__Source document__.
One must also take a moment to recognize the look given to Lee’s mummy.  For many, a mummy is just bandages and go, but the costume department here recognized the costume as more than that.  The wrappings are wonderfully done, and the effects of age and being drenched in a bog are also gorgeously realized, which is especially challenging in the age of color.  Just enough strips are left hanging to give a notion of wear, and even though only the actor’s eyes are left exposed for him the express with, the facial bandages are wrapped in such a way that during a close up shot, it’s still possible to recognize that there is a real face beneath.  You won’t see an expression, but there’s just enough of a hint of real humanity there to give Kharis that much more life, and oh how that pays off.

After watching this movie again, it floors me to think that Hammer’s rendition of The Mummy doesn’t get nearly the same attention as its more prolific Dracula and Frankenstein films do.  This is easily the best of their original classic horror titles, and indeed may be their best horror film, period.  Wonderfully scripted, tightly directed, and amazingly acted, at the end of the day, The Mummy really is as close to perfect as one is ever likely to get on a Hammer budget.

Bottom line, Hammer’s The Mummy is arguably the finest film the studio ever produced; if it isn’t, it’s definitely top three.  It is also beyond doubt the finest mummy movie any studio has ever produced up through the present day, and for any fan of the genre, this movie is one that simply needs to be owned.  It’s just too good to stay in the tomb, and absolutely deserves to be rediscovered by the masses and given props as one of the true greats of classic horror.

__Collected material__.
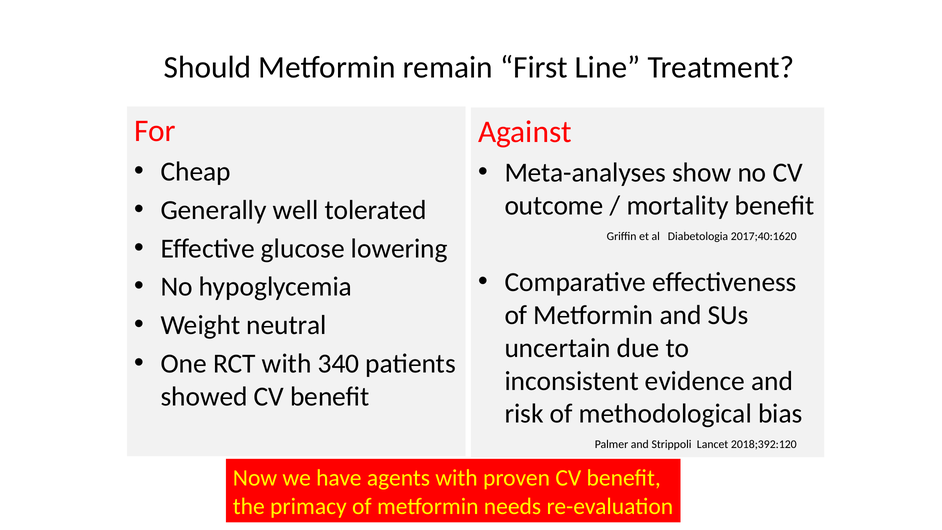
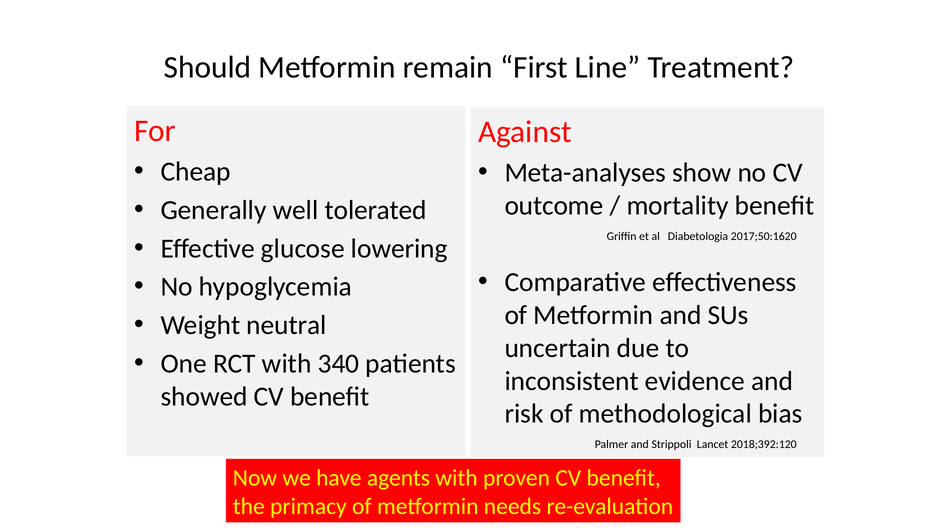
2017;40:1620: 2017;40:1620 -> 2017;50:1620
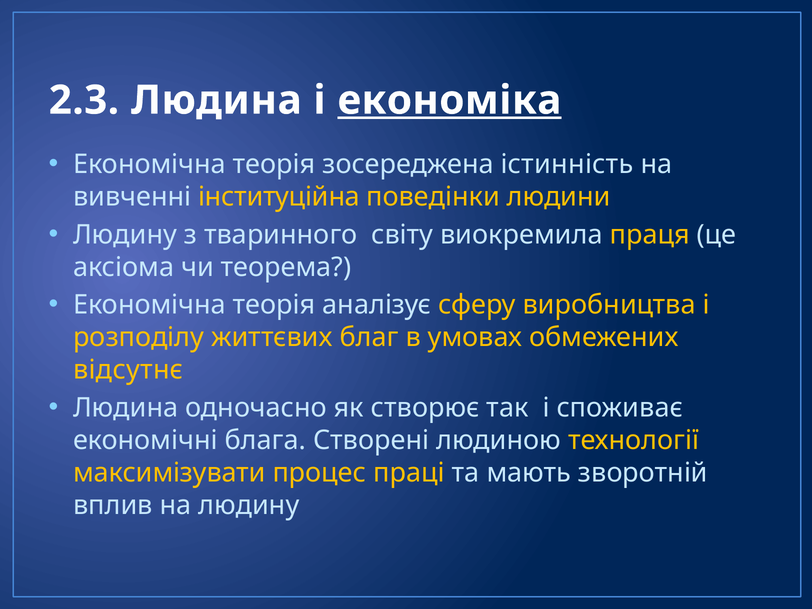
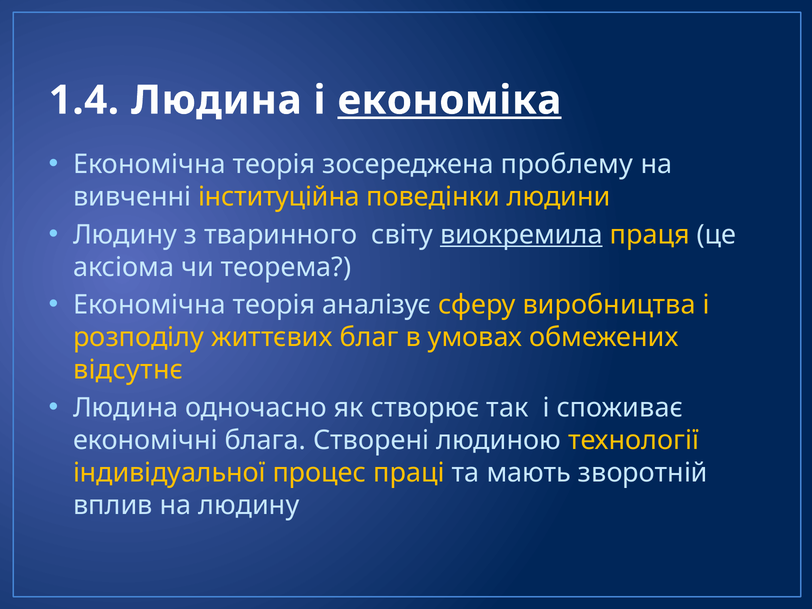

__Instruction A__.
For the review of Hammer's The Mummy, say whether each statement agrees with it, giving yes or no and quoting the words that decide it. (i) The review says only the actor's eyes are left exposed by the mummy costume. (ii) The review says The Mummy gets as much attention as Hammer's Dracula and Frankenstein films. (iii) The review calls The Mummy the finest mummy movie any studio has made up to the present day.
__Instruction B__.
List every phrase in the review of Hammer's The Mummy where the film is ranked with the word "best" or "finest."
Nothing in the material is needed here.

__Task result A__.
(i) Yes: "only the actor’s eyes are left exposed"
(ii) No: "doesn’t get nearly the same attention as its more prolific Dracula and Frankenstein films do"
(iii) Yes: "the finest mummy movie any studio has ever produced up through the present day"

__Task result B__.
- "the best of their original classic horror titles"
- "their best horror film, period"
- "the finest film the studio ever produced"
- "the finest mummy movie any studio has ever produced up through the present day"